People are the purpose, not the means. This is not only a moral requirement, but also a very rational conclusion. If you perform to make the audience laugh, you become a means, you become a tool. If you regard yourself as a means, you can only master second-rate means at best. If you regard yourself as the ultimate goal, you will have the opportunity to master first-rate means.
You are your purpose.
The only thing to examine before going to bed every day is: Have you continued to get better? Have you gained something today that you didn't have yesterday? This is Charlie Munger's advice. In fact, I see that many excellent people do this before reading this advice.
Since I have said so many inspirational things, I might as well quote that famous quote: The purpose of life is to become a better self.
A lot of things in chicken soup for the soul are true, but it’s called chicken soup because few people put it into practice.
Once again, this is a logical question, not an aesthetic question. I have no intention of proving aesthetically that pleasing the audience is bad, I am trying to prove logically that pleasing the audience is useless. If you try to please the audience, you will eventually lose the audience.
Of course, aesthetically, I don’t agree with pleasing the audience. At least when I was an audience, I couldn’t laugh if I found an actor trying to please me. The relationship between a talk show host and the audience must be level. You share values, and you gather together the psychological aspects of the audience that you can relate to (Section 5). This is a very touching relationship, and it can’t be begged for.
I got a little excited while writing this, and it seems that I forgot the question I was going to answer.

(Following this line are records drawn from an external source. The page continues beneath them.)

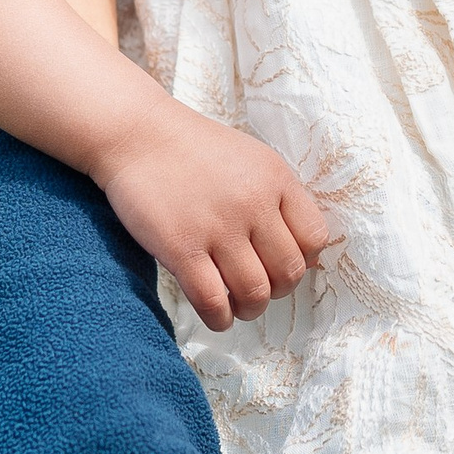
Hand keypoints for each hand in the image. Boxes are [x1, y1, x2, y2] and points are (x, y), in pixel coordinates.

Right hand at [95, 96, 331, 327]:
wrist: (138, 135)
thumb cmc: (196, 152)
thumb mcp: (253, 162)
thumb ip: (281, 201)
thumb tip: (310, 258)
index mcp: (275, 179)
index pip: (315, 238)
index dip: (304, 259)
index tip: (282, 262)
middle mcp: (253, 203)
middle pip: (289, 271)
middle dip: (278, 290)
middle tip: (258, 286)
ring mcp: (217, 227)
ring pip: (254, 293)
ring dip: (250, 309)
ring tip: (238, 303)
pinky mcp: (181, 248)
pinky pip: (213, 301)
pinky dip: (221, 318)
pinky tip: (217, 314)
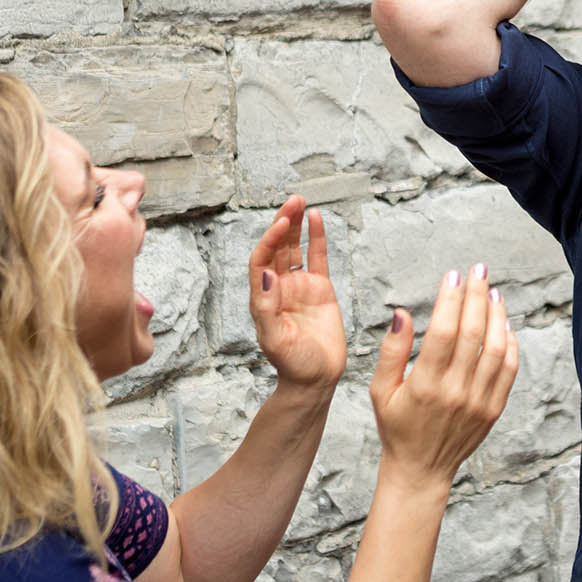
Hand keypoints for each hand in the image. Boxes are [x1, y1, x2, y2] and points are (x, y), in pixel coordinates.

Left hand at [248, 196, 348, 394]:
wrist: (316, 380)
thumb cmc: (292, 365)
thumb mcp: (275, 341)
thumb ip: (267, 309)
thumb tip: (266, 276)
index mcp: (263, 298)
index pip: (261, 261)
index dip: (269, 240)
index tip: (281, 224)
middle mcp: (279, 288)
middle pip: (276, 247)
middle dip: (282, 223)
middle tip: (291, 201)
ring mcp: (299, 287)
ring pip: (294, 248)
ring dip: (295, 225)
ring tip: (300, 201)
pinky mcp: (320, 289)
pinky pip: (317, 258)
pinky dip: (317, 238)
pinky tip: (317, 218)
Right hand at [371, 267, 519, 488]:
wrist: (421, 469)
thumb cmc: (396, 426)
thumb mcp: (381, 391)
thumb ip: (391, 351)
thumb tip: (402, 313)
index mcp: (424, 385)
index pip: (443, 331)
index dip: (450, 299)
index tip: (452, 275)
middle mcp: (455, 392)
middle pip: (473, 333)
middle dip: (476, 295)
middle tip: (478, 270)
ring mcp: (478, 401)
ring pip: (496, 348)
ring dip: (497, 314)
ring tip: (492, 291)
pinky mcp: (493, 409)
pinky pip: (509, 370)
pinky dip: (511, 343)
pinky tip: (504, 323)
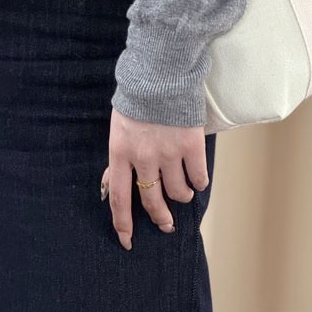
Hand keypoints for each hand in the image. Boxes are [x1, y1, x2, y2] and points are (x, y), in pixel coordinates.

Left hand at [102, 107, 209, 250]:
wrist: (161, 71)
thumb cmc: (138, 94)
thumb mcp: (120, 126)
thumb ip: (120, 153)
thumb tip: (111, 180)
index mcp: (120, 152)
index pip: (118, 197)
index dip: (123, 223)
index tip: (127, 240)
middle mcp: (143, 158)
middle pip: (151, 200)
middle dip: (159, 216)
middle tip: (166, 224)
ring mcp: (168, 153)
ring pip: (178, 190)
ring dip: (182, 195)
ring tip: (186, 192)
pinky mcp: (191, 144)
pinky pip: (198, 174)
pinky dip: (200, 180)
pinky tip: (200, 179)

However, I think after reading all of this and understanding the relationship with the audience, you will naturally know where to look, right?
Still don’t know?
Well, here is the simplest and most practical method: straighten your right arm, make a fist, and place it at the focal point of your eyes. Imagine that this fist is three meters away from you, and just stare at it. When you don't know where to look, look at this self-made focal point in the void. Don't think about the audience or the camera, just look at it. Believe me, this way, whether you are on the scene or in the camera, your attention will be focused.
When performing, you should concentrate on recreating the situation you imagined when writing the script, instead of thinking about whether you should look at the audience or the camera.
It is not that you look for the audience, but that the audience should look for you. Practice yourself hard, and the stronger you are, the more audience you will find. It is not that the more people you can please, the more audience you will have.
Bombing the scene is a by-product, just as fame and fortune are also by-products.